*Source document*

Eschatology in Judaism, Christianity and Islam

Language: 
English
Sent On: 
Mon, 2021-01-25
Year: 
2021
Newsletter Number: 
3

Rev. Dr. Jan Slomp, a longtime friend of Arab-West Report, has written an impressive book review for Arab-West Report about an equally impressive book of Prof. Dr. Anton Wessels, The Grand Finale; The Apocalypse in the Tanakh, the Gospel, and the Qur’an, Wipf &Stock, 2020.

Book cover for “The Grand Finale; The Apocalypse in the Tanakh, the Gospel, and the Qur’an
by Anton Wessels

 

The title of the book but also Webster’s dictionary as well as The Oxford Dictionary of the Christian Church explain Apocalypse as a text about the future. Prof. Wessels, however, explains that this is an incorrect understanding of what apocalypse is. Apocalyptic writings are about today. They had a meaning for the believers in the time they were written and they have a meaning for us today.

Apocalyptic texts “are meant to comfort believers, who are living in dire circumstances of calamities and persecution, from which there seems to be no escape” Slomp writes. “The apocalyptic prophet reminds his audience and readers, that there is a divine reality beyond what we see and experience in daily life. He tells them that there is a way out because God is in control of history. ”

*Apply what you read*
1. In the newsletter item on eschatology, what does Prof. Wessels say apocalyptic writings are about?
2. Summarize the newsletter item on eschatology in two sentences.
3. Extend the newsletter item on eschatology, picking up right after its last sentence.

*Data provided*
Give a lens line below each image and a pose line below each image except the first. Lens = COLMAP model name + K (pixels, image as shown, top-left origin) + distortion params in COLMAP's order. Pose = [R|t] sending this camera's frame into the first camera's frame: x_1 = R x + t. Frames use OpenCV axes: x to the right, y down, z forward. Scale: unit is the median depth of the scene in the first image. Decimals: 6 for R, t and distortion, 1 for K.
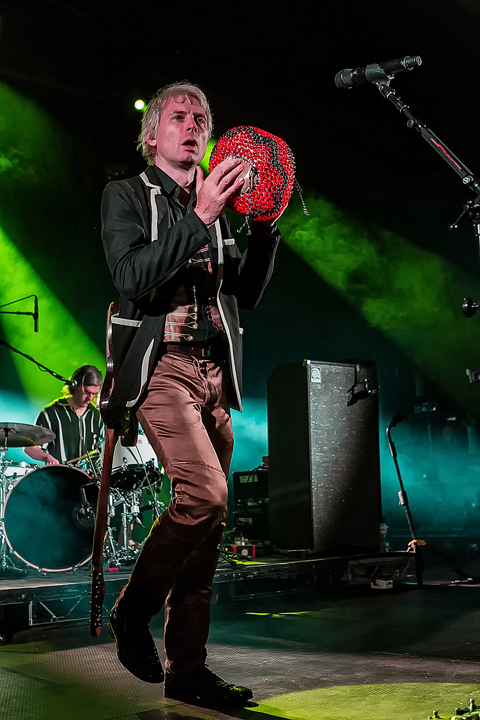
lens RADIAL K [[1008.3, 0, 240.0], [0, 1008.3, 360.0], [0, 0, 1]] dist [-0.005378, -0.006690]
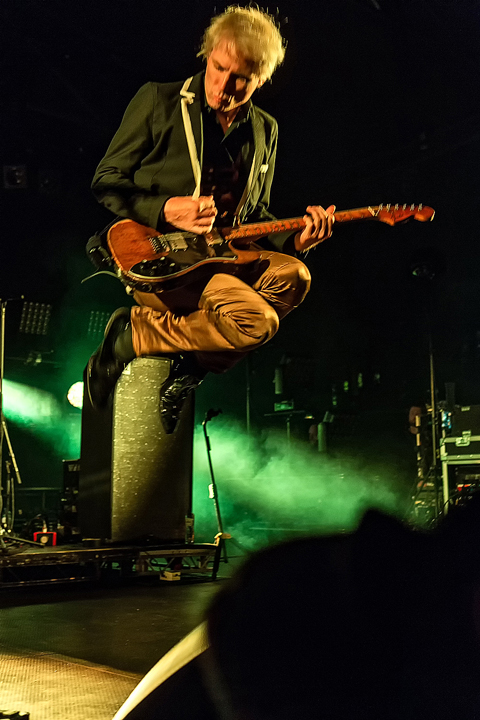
lens RADIAL K [[917.7, 0, 240.0], [0, 917.7, 360.0], [0, 0, 1]] dist [-0.019844, -0.020724]
pose [[0.999438, 0.033363, -0.003210, 0.204917], [-0.033372, 0.999439, -0.002979, 0.007407], [0.003109, 0.003085, 0.999990, 0.084124]]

*Answers for the exercise*
1. They are about today.

2. Rev. Dr. Jan Slomp has written a review for Arab-West Report of Prof. Dr. Anton Wessels's book The Grand Finale; The Apocalypse in the Tanakh, the Gospel, and the Qur'an. Although dictionaries explain apocalypse as a text about the future, Wessels holds that apocalyptic writings are about today, and Slomp writes that they are meant to comfort believers in dire circumstances by reminding them that God is in control of history.

3.
 

The book of Revelation was written during the time of Christian persecution. The anti-Christ in the book of Revelation probably refers to Emperor Nero, ruling 54-68 CE. Babylon referred to Rome, the capital of Roman Empire. In all ages we can point to people with characteristics of the anti-Christ. Slomp refers to Dutch Reformed pastor Dirk Arie van den Bosch in The Hague who in November 1940, months after the German occupation of the Netherlands, wrote “a booklet with the number 666 as its sole title on the cover and with as subtitle inside: The number of a human being. He was arrested and sent to a concentration camp. He did not survive it. The Nazi’s had no difficulty recognizing Hitler in the guise of Nero in his book.”

 

The eschatological books Daniel and Revelation are full of symbolic numbers. Number 666 is the number of the beast representing the anti-Christ or Satan. Revelation 20: 2 mentions that Satan will be tied for a thousand years which is, Wessels and Slomp write, often misunderstood in millennial speculations of certain Christian sectarian groups. These speculations are predictions about the future and how often in history they have proven wrong. American Evangelist Hal Lindsey (b. 1929), for example, wrote a series of popular apocalyptic books suggesting that the end of times with Christ’s return to earth was likely to occur in the 1980s.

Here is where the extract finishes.